At 10:33 AM 7/17/2003 -0500, you wrote:
>But if we are going to rely on unicode alone, then we might as well drop
>the lang, xml:lang and script attributes completely!
Unfortunately - or otherwise - you are talking to the person (moi) who
argued against xml:lang in descriptive fields (which are those that are
copied from the piece, such as author, title, publisher, etc.). What would
you do with "Italian Cuisine" or "The Tao of Pooh"? What about a book title
like: "Siddhartha"? I don't think we want folks to have to determine if a
word that originates in another language is or isn't now considered part of
English. And I also don't think we can expect people to make these
distinctions for works in languages other than their own. Do you exclude
proper nouns? Can you even positively determine what is a proper noun?

TASKS TO CARRY OUT =>
1) In the xml:lang message, what are descriptive fields said to be?
2) Reproduce the xml:lang message starting with "At 10:33 AM" and going on through "a proper noun?", changing "folks" to "catalogers".

GIVEN DATA =>
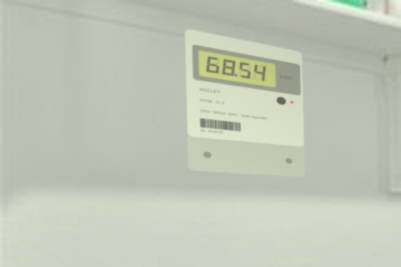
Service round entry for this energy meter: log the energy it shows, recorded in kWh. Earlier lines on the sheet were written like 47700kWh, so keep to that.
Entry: 68.54kWh
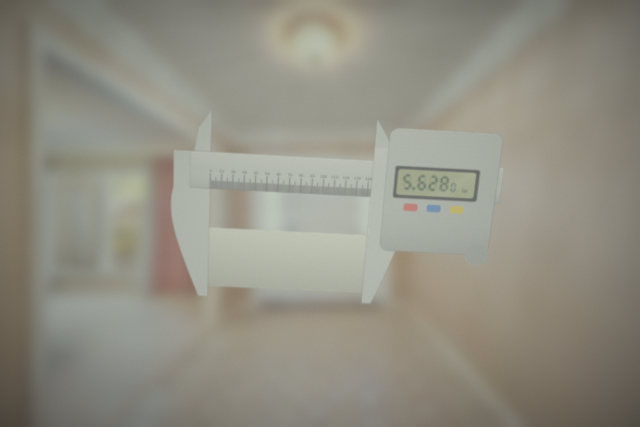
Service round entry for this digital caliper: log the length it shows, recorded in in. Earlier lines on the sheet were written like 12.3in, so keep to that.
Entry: 5.6280in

TASK RESULTS =>
1) They are fields copied from the piece, such as author, title, and publisher.

2)
At 10:33 AM 7/17/2003 -0500, you wrote:
>But if we are going to rely on unicode alone, then we might as well drop
>the lang, xml:lang and script attributes completely!
Unfortunately - or otherwise - you are talking to the person (moi) who
argued against xml:lang in descriptive fields (which are those that are
copied from the piece, such as author, title, publisher, etc.). What would
you do with "Italian Cuisine" or "The Tao of Pooh"? What about a book title
like: "Siddhartha"? I don't think we want catalogers to have to determine if a
word that originates in another language is or isn't now considered part of
English. And I also don't think we can expect people to make these
distinctions for works in languages other than their own. Do you exclude
proper nouns? Can you even positively determine what is a proper noun?